◆ TASK PROMPT
Please copy the lines from the start of the records up to and including the line with "Dot at: (218, 230)", putting "distance" wherever "dist" appears and leaving everything else unchanged.

◆ DATA TO PROCESS
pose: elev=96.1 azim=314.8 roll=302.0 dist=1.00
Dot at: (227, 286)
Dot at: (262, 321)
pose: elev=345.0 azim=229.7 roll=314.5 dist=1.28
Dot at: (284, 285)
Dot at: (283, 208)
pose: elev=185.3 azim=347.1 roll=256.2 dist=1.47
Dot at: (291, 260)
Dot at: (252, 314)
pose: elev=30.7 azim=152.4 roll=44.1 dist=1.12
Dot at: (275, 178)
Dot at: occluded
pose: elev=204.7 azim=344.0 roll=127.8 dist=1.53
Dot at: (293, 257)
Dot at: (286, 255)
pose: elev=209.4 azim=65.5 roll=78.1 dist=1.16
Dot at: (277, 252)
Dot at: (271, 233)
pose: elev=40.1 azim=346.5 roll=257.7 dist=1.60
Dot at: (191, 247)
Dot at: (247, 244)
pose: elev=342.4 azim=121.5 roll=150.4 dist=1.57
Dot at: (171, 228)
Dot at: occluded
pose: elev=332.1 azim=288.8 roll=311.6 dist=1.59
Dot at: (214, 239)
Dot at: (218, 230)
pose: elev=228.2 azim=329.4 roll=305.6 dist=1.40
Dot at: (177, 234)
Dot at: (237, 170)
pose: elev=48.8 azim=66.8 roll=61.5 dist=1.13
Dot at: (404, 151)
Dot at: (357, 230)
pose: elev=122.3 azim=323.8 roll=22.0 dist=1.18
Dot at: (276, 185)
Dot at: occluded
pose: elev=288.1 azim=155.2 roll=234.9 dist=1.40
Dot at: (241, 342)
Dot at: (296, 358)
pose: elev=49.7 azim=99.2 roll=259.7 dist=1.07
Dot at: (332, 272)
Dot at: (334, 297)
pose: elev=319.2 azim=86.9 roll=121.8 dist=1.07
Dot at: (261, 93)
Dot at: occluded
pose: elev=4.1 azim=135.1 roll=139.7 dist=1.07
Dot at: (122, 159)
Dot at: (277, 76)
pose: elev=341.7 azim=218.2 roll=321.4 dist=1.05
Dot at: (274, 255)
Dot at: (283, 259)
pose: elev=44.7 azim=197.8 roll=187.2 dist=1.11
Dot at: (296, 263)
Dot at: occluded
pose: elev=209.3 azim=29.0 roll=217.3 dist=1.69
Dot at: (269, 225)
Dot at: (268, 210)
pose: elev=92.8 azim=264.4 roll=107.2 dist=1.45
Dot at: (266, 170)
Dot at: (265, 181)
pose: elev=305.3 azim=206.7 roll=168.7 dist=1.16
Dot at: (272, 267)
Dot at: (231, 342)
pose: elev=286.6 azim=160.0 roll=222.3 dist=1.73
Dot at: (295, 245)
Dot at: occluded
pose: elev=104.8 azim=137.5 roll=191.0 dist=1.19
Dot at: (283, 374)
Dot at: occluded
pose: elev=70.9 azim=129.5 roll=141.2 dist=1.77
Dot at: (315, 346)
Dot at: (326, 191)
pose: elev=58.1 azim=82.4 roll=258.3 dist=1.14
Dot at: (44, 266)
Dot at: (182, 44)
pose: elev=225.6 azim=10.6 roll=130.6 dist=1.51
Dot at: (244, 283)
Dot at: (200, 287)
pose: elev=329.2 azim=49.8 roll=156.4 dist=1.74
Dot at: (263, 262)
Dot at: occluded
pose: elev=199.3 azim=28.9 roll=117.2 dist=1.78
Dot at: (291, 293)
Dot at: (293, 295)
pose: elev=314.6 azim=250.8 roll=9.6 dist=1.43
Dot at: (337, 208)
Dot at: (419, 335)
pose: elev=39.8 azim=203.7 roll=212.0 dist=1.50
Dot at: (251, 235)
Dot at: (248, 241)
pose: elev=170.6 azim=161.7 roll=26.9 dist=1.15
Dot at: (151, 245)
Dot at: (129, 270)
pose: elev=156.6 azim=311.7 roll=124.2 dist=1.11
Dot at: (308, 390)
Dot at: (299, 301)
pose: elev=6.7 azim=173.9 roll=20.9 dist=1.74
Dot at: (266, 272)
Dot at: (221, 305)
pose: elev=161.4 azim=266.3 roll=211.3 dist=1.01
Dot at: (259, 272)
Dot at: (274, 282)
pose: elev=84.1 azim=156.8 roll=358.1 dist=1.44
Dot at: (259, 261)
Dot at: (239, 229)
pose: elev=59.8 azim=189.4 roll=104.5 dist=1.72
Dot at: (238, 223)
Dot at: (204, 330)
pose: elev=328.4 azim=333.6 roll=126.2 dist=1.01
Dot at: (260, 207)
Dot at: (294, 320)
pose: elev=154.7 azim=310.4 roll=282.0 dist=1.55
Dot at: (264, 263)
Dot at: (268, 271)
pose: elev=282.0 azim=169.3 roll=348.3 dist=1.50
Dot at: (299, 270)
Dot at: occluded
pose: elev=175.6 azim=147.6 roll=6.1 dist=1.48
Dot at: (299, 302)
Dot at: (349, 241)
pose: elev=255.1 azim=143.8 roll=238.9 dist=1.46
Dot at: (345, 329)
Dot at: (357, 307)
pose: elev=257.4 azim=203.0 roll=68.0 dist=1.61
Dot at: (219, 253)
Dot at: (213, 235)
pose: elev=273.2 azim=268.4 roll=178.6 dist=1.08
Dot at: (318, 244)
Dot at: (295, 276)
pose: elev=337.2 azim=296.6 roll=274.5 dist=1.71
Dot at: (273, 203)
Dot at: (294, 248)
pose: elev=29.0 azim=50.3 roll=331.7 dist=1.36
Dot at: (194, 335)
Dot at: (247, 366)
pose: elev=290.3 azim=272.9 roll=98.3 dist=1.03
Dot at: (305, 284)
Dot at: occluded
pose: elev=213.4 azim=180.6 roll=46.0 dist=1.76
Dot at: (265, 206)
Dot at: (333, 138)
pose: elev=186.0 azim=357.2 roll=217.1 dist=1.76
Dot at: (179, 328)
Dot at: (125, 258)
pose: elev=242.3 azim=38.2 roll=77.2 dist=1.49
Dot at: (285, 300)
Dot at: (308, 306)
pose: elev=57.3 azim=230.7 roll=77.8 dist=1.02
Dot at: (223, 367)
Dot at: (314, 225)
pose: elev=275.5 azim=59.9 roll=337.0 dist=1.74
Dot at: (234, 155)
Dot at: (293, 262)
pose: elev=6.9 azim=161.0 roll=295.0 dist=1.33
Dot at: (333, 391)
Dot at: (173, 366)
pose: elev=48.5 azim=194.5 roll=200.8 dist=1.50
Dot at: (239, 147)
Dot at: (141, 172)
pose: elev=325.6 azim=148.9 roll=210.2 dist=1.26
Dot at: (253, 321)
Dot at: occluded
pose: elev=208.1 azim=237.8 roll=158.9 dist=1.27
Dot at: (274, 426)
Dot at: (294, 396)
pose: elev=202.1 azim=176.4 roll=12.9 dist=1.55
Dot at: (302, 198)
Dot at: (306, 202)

◆ RESPONSE TO THIS EXERCISE
pose: elev=96.1 azim=314.8 roll=302.0 distance=1.00
Dot at: (227, 286)
Dot at: (262, 321)
pose: elev=345.0 azim=229.7 roll=314.5 distance=1.28
Dot at: (284, 285)
Dot at: (283, 208)
pose: elev=185.3 azim=347.1 roll=256.2 distance=1.47
Dot at: (291, 260)
Dot at: (252, 314)
pose: elev=30.7 azim=152.4 roll=44.1 distance=1.12
Dot at: (275, 178)
Dot at: occluded
pose: elev=204.7 azim=344.0 roll=127.8 distance=1.53
Dot at: (293, 257)
Dot at: (286, 255)
pose: elev=209.4 azim=65.5 roll=78.1 distance=1.16
Dot at: (277, 252)
Dot at: (271, 233)
pose: elev=40.1 azim=346.5 roll=257.7 distance=1.60
Dot at: (191, 247)
Dot at: (247, 244)
pose: elev=342.4 azim=121.5 roll=150.4 distance=1.57
Dot at: (171, 228)
Dot at: occluded
pose: elev=332.1 azim=288.8 roll=311.6 distance=1.59
Dot at: (214, 239)
Dot at: (218, 230)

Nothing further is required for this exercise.